In seven years, the major Western Australian agricultural research hub has developed six new grass species, four new legumes and a new saltbush line, all of which have been brought to the commercial market.

One key program – ‘Evergraze’ - has developed a range of year-round crops, allowing greatly enhanced yields on almost a million hectares across Australia.

Future Farm Industry CEO Peter Zurzolo has told the ABC that the closure makes another element of Australia’s farming future unclear.

“Agricultural CRC's have been declining even within the CRC program, which has been a concern for us,” he said.

“I think the other problem is that we're seeing funding cuts across Australia at state and national agencies, which worries us as well.

“So some of our iconic projects are being considered about what they're doing in the future with participants who're really motivated to continue them, others have actually got money already.”

He says some students have had their research projects cut short.

“That's clearly one of the issues and it's a discussion point that we've had with a number of PhD students,” Zurzolo said.

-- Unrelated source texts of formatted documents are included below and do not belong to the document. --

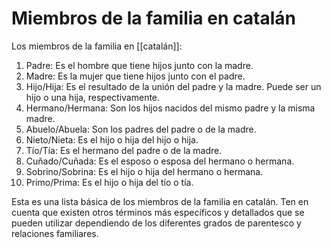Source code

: # Miembros de la familia en catalán

Los miembros de la familia en [[catalán]]:

1. Padre: Es el hombre que tiene hijos junto con la madre.
2. Madre: Es la mujer que tiene hijos junto con el padre.
3. Hijo/Hija: Es el resultado de la unión del padre y la madre. Puede ser un hijo o una hija, respectivamente.
4. Hermano/Hermana: Son los hijos nacidos del mismo padre y la misma madre.
5. Abuelo/Abuela: Son los padres del padre o de la madre.
6. Nieto/Nieta: Es el hijo o hija del hijo o hija.
7. Tío/Tía: Es el hermano del padre o de la madre.
8. Cuñado/Cuñada: Es el esposo o esposa del hermano o hermana.
9. Sobrino/Sobrina: Es el hijo o hija del hermano o hermana.
10. Primo/Prima: Es el hijo o hija del tío o tía.

Esta es una lista básica de los miembros de la familia en catalán. Ten en cuenta que existen otros términos más específicos y detallados que se pueden utilizar dependiendo de los diferentes grados de parentesco y relaciones familiares.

“[They are worried] about tenure and they’re concerned about wanting to build a home, own a house and have a mortgage and whether they can do that as a research scientist, in today's environment... it's a real concern.”

The Australian Council of Deans of Agriculture (ACDA) says that CRCs such as the one in WA take on a great deal of agricultural PhD students, but recent cuts make their future uncertain.

The ACDA says it does not know how it will fund the next generation of agricultural scientists.